C’est donc fort de ces besoins urgents que le Centre de formation agricole Frère Rémi lance un véritable appel du cœur au membres du public ainsi qu'aux entreprises afin que ces derniers puissent les soutenir et leur permettre de poursuivre leur engagement auprès de leurs bénéficiaires. «Les contributions recueillies serviront principalement à l’achat de provisions nécessaires à la préparation des repas. Nous avons vraiment besoin de soutien. Soutenir cette initiative, c’est contribuer à une mission essentielle : former les plus vulnérables, leur transmettre un métier noble et de résilience, tout en leur garantissant un repas chaud au quotidien.»

Une seconde chance

C’est la mission première de cette association qui existe depuis 38 ans et qui a vu défiler, au fil de ces années, de nombreux jeunes venus apprendre un métier. Verlaine St-Pierre nous rappelle l’histoire derrière cette ONG : «Le Centre de formation agricole Frère Rémi (CFAFR), situé à Camp du Roi, à Rodrigues, est une institution fondée en 1988 par le frère Rémi Carosin et placée sous l’égide du Vicariat apostolique de Rodrigues. Elle accueille des jeunes âgés de 15 à 20 ans en difficulté scolaire, avec pour objectif de leur offrir une nouvelle voie. Le centre propose une formation à la fois pratique et théorique dans plusieurs domaines agricoles, notamment l’élevage porcin, l’horticulture, l’aviculture et l’apiculture. À cela s’ajoutent des matières académiques de base telles que le français, les mathématiques, l’anglais et les technologies de l’information.»

Ainsi, après deux ans de formation, les élèves peuvent prendre part au National Certificate (NC) niveau 2 en agriculture, un diplôme d’introduction qui atteste des compétences fondamentales qui leur permettra de travailler sous supervision dans le secteur agricole. Aujourd’hui encore, le Centre de formation agricole Frère Rémi reste fidèle à sa mission d’offrir une seconde chance aux jeunes Rodriguais en difficulté scolaire, en leur proposant une formation technique et des bases solides pour construire un meilleur avenir.

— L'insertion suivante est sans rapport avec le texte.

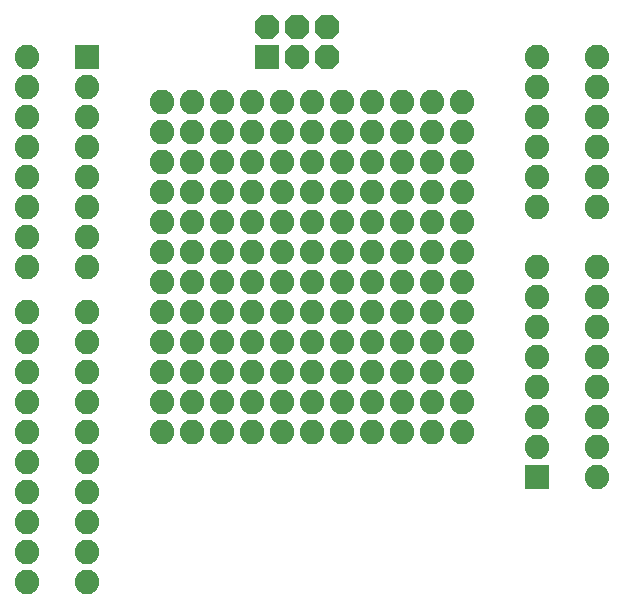
<source format=gbr>
G04 EAGLE Gerber RS-274X export*
G75*
%MOMM*%
%FSLAX34Y34*%
%LPD*%
%INSoldermask Bottom*%
%IPPOS*%
%AMOC8*
5,1,8,0,0,1.08239X$1,22.5*%
G01*
%ADD10C,2.082800*%
%ADD11R,2.082800X2.082800*%
%ADD12P,2.254402X8X22.500000*%


D10*
X495300Y241300D03*
X495300Y266700D03*
X495300Y292100D03*
X495300Y317500D03*
X495300Y342900D03*
X495300Y368300D03*
X495300Y419100D03*
X495300Y444500D03*
X495300Y469900D03*
X495300Y495300D03*
X495300Y520700D03*
X495300Y546100D03*
X12700Y546100D03*
X12700Y520700D03*
X12700Y495300D03*
X12700Y469900D03*
X12700Y444500D03*
X12700Y419100D03*
X12700Y393700D03*
X12700Y368300D03*
X12700Y330200D03*
X12700Y304800D03*
X12700Y279400D03*
X12700Y254000D03*
X12700Y228600D03*
X12700Y203200D03*
X12700Y177800D03*
X12700Y152400D03*
X12700Y127000D03*
X12700Y101600D03*
X495300Y215900D03*
X495300Y190500D03*
D11*
X63500Y546100D03*
D10*
X63500Y520700D03*
X63500Y495300D03*
X63500Y469900D03*
X63500Y444500D03*
X63500Y419100D03*
X63500Y393700D03*
X63500Y368300D03*
X63500Y330200D03*
X63500Y304800D03*
X63500Y279400D03*
X63500Y254000D03*
X63500Y228600D03*
X63500Y203200D03*
X63500Y177800D03*
X63500Y152400D03*
X63500Y127000D03*
X63500Y101600D03*
X444500Y419100D03*
X444500Y444500D03*
X444500Y469900D03*
X444500Y495300D03*
X444500Y520700D03*
X444500Y546100D03*
D11*
X444500Y190500D03*
D10*
X444500Y215900D03*
X444500Y241300D03*
X444500Y266700D03*
X444500Y292100D03*
X444500Y317500D03*
X444500Y342900D03*
X444500Y368300D03*
D11*
X215900Y546100D03*
D12*
X215900Y571500D03*
X241300Y546100D03*
X241300Y571500D03*
X266700Y546100D03*
X266700Y571500D03*
D10*
X381000Y508000D03*
X355600Y508000D03*
X330200Y508000D03*
X304800Y508000D03*
X279400Y508000D03*
X254000Y508000D03*
X228600Y508000D03*
X203200Y508000D03*
X177800Y508000D03*
X152400Y508000D03*
X127000Y508000D03*
X127000Y482600D03*
X152400Y482600D03*
X177800Y482600D03*
X203200Y482600D03*
X228600Y482600D03*
X254000Y482600D03*
X279400Y482600D03*
X304800Y482600D03*
X330200Y482600D03*
X355600Y482600D03*
X381000Y482600D03*
X381000Y457200D03*
X355600Y457200D03*
X330200Y457200D03*
X304800Y457200D03*
X279400Y457200D03*
X254000Y457200D03*
X228600Y457200D03*
X203200Y457200D03*
X177800Y457200D03*
X152400Y457200D03*
X127000Y457200D03*
X127000Y431800D03*
X152400Y431800D03*
X177800Y431800D03*
X203200Y431800D03*
X228600Y431800D03*
X254000Y431800D03*
X279400Y431800D03*
X304800Y431800D03*
X330200Y431800D03*
X355600Y431800D03*
X381000Y431800D03*
X381000Y406400D03*
X355600Y406400D03*
X330200Y406400D03*
X304800Y406400D03*
X279400Y406400D03*
X254000Y406400D03*
X228600Y406400D03*
X203200Y406400D03*
X177800Y406400D03*
X152400Y406400D03*
X127000Y406400D03*
X127000Y381000D03*
X152400Y381000D03*
X177800Y381000D03*
X203200Y381000D03*
X228600Y381000D03*
X254000Y381000D03*
X279400Y381000D03*
X304800Y381000D03*
X330200Y381000D03*
X355600Y381000D03*
X381000Y381000D03*
X381000Y355600D03*
X355600Y355600D03*
X330200Y355600D03*
X304800Y355600D03*
X279400Y355600D03*
X254000Y355600D03*
X228600Y355600D03*
X203200Y355600D03*
X177800Y355600D03*
X152400Y355600D03*
X127000Y355600D03*
X127000Y330200D03*
X152400Y330200D03*
X177800Y330200D03*
X203200Y330200D03*
X228600Y330200D03*
X254000Y330200D03*
X279400Y330200D03*
X304800Y330200D03*
X330200Y330200D03*
X355600Y330200D03*
X381000Y330200D03*
X381000Y304800D03*
X355600Y304800D03*
X330200Y304800D03*
X304800Y304800D03*
X279400Y304800D03*
X254000Y304800D03*
X228600Y304800D03*
X203200Y304800D03*
X177800Y304800D03*
X152400Y304800D03*
X127000Y304800D03*
X127000Y279400D03*
X152400Y279400D03*
X177800Y279400D03*
X203200Y279400D03*
X228600Y279400D03*
X254000Y279400D03*
X279400Y279400D03*
X304800Y279400D03*
X330200Y279400D03*
X355600Y279400D03*
X381000Y279400D03*
X381000Y254000D03*
X355600Y254000D03*
X330200Y254000D03*
X304800Y254000D03*
X279400Y254000D03*
X254000Y254000D03*
X228600Y254000D03*
X203200Y254000D03*
X177800Y254000D03*
X152400Y254000D03*
X127000Y254000D03*
X127000Y228600D03*
X152400Y228600D03*
X177800Y228600D03*
X203200Y228600D03*
X228600Y228600D03*
X254000Y228600D03*
X279400Y228600D03*
X304800Y228600D03*
X330200Y228600D03*
X355600Y228600D03*
X381000Y228600D03*
M02*

</source>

Mais cela ne s’arrête pas là. Il est aussi question de leur transmettre des compétences concrètes favorisant leur autonomisation, à travers une formation technique combinant enseignement pratique et théorique. Enfin, le centre œuvre pour l’insertion des jeunes en promouvant une agriculture durable ainsi que les métiers liés à l’élevage. Aujourd'hui, il a besoin de soutien pour pouvoir poursuivre sa mission qui est de former, encadrer et accompagner ces jeunes vers un avenir plus stable.